The conundrum for policy makers involves leading the public to see the contrary scientific positions in a democracy that does not take kindly to government paternalism. As Penna shows, this is a long-standing difficulty in American environmental discourse. Unfortunately, he does not engage its origins in a way that would allow us to give a satisfying and nonpaternalistic answer to the governor of a Brazilian rain forest state.

 

Jonathan Taylor is a senior consultant in the Cambridge office of Lexecon, an economics consulting firm.


 

 

The Dolphins Are Back: A Successful Quality Model for Healing the Environment

By Phillip M. Scanlan

Productivity Press, 1998

 

By the late 1980s, the New Jersey coast had become one of the most polluted in the country, with dead and dying dolphins washing ashore by the hundreds. Phillip Scanlan, E'66, ME'74, a vice president in AT&T's quality office, headed a public-private group seeking to apply total quality management (TQM) methods to the pollution problems facing the beaches. The group succeeded where others had given up, and dolphins soon returned.

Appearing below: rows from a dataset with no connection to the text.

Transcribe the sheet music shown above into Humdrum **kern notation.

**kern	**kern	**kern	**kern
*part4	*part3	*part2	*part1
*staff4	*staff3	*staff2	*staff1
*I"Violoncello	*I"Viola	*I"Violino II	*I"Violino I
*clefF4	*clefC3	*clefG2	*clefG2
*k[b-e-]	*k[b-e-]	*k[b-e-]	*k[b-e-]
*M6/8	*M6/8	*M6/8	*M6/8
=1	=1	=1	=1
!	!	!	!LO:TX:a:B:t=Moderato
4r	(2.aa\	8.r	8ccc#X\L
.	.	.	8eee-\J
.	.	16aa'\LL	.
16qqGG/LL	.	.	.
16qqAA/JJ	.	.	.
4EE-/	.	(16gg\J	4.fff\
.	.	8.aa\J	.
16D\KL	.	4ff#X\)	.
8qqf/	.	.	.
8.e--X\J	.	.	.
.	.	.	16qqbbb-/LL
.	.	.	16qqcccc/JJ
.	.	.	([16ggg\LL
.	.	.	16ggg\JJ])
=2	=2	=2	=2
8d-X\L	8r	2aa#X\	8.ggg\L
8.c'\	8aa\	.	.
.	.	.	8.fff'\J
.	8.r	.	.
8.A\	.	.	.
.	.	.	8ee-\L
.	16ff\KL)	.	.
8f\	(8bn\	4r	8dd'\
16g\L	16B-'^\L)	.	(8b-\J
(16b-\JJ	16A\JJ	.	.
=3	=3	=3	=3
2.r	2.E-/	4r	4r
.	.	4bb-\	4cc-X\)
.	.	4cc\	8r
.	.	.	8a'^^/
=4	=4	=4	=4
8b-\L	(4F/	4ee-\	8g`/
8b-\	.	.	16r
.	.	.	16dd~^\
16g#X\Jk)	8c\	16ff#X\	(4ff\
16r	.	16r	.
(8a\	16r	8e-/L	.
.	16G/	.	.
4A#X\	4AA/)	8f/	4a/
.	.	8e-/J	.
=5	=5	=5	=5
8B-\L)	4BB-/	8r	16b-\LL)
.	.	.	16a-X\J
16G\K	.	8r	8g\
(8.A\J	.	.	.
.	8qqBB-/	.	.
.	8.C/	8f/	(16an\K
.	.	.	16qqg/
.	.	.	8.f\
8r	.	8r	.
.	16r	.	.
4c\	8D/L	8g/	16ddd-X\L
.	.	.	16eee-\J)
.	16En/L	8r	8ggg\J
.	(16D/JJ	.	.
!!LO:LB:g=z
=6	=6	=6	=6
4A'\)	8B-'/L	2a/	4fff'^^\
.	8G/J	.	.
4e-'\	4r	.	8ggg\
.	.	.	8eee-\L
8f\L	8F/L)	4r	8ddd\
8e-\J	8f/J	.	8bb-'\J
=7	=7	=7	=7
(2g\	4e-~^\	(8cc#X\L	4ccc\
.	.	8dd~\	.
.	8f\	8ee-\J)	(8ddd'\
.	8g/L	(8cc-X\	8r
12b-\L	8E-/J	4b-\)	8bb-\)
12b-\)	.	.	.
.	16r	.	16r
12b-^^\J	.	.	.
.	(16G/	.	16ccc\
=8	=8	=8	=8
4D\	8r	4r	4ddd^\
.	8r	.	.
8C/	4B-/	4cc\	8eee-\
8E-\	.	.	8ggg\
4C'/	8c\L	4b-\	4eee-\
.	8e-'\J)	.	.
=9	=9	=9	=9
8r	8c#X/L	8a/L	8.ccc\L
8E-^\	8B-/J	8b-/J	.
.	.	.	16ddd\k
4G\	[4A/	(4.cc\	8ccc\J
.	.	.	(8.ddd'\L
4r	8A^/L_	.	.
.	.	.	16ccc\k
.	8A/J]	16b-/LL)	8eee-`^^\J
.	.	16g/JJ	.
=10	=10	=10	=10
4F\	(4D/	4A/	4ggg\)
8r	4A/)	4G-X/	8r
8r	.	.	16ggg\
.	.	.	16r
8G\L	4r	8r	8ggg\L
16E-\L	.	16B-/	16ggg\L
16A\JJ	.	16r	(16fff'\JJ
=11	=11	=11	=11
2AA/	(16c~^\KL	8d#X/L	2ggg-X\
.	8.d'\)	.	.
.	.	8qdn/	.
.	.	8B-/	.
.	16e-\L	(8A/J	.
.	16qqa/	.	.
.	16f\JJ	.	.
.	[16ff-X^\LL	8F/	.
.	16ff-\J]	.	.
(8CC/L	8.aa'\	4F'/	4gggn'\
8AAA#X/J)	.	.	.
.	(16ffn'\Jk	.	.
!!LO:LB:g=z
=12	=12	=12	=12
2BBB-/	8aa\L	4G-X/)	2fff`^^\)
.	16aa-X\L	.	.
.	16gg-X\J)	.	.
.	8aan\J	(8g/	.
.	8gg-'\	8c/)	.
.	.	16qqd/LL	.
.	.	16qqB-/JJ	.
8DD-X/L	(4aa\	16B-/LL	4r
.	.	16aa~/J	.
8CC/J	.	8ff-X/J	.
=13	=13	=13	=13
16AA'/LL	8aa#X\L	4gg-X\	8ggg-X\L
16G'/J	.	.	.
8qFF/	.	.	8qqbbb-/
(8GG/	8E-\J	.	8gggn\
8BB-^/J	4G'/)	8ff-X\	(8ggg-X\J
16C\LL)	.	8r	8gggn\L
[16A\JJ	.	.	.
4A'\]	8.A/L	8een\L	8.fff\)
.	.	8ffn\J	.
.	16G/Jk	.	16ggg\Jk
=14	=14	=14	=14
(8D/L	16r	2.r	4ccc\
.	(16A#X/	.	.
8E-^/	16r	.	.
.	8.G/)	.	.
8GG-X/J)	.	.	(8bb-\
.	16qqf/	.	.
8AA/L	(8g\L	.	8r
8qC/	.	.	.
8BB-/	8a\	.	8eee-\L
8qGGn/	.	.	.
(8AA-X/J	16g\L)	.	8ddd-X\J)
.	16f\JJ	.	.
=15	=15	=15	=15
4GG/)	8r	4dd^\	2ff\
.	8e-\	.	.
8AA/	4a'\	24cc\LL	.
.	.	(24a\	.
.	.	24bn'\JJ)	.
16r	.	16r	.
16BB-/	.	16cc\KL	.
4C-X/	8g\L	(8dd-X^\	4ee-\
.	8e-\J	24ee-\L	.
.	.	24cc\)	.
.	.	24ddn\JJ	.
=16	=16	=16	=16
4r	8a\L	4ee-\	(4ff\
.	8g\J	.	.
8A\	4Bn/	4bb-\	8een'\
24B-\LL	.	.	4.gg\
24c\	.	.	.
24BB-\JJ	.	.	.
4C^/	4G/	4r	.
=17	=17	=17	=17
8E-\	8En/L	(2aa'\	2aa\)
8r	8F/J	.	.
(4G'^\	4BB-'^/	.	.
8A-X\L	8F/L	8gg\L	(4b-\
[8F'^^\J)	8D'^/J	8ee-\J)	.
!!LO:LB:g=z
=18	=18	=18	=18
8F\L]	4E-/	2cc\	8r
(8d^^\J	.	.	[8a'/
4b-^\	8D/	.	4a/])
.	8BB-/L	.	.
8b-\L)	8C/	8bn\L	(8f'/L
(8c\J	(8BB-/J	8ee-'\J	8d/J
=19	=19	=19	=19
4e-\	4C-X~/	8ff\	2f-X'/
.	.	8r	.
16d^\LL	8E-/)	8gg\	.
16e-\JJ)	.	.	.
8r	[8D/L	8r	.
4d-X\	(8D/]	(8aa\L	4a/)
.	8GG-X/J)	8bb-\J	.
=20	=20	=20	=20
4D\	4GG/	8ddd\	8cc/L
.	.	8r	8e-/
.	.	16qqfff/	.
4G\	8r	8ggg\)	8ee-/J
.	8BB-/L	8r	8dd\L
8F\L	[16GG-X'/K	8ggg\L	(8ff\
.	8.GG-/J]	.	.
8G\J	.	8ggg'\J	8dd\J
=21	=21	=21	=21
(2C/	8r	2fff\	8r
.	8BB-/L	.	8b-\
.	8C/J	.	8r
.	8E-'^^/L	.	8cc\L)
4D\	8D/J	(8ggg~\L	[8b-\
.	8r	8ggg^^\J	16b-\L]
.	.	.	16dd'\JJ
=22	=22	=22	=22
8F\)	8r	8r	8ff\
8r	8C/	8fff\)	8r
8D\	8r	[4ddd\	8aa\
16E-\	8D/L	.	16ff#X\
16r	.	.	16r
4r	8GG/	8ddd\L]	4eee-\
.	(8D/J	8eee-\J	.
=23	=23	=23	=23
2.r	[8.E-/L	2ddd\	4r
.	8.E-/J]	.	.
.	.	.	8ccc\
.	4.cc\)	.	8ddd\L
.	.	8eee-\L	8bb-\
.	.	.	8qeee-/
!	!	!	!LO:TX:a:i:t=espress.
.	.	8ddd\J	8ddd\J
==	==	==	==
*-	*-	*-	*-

In recounting two experiences with TQM-at AT&T and on the Jersey shore-Scanlan demonstrates that the quality methodology is a powerful approach for solving many kinds of complex problems.


 

The Struggle for Ecological Democracy: Environmental Justice Movements in the United States

Edited by Daniel Faber

Guilford Press, 1998

 

Daniel Faber, an assistant professor of sociology, brings together scholars and activists to provide an "ecosocialist" perspective on environmentalism. Twelve essays explore the links between capitalism's exploitation of nature and of working people and demonstrate the parallels between the fight for a healthy environment and the historical struggles for civil rights and social justice. In so doing, the book illustrates the goals, strategies, and accomplishments of the so-called environmental justice movement and the principles of the emerging philosophy of ecological democracy. Faber, a longtime social and environmental activist, is a founder of the Boston Editorial Group of the journal Capitalism, Nature, Socialism.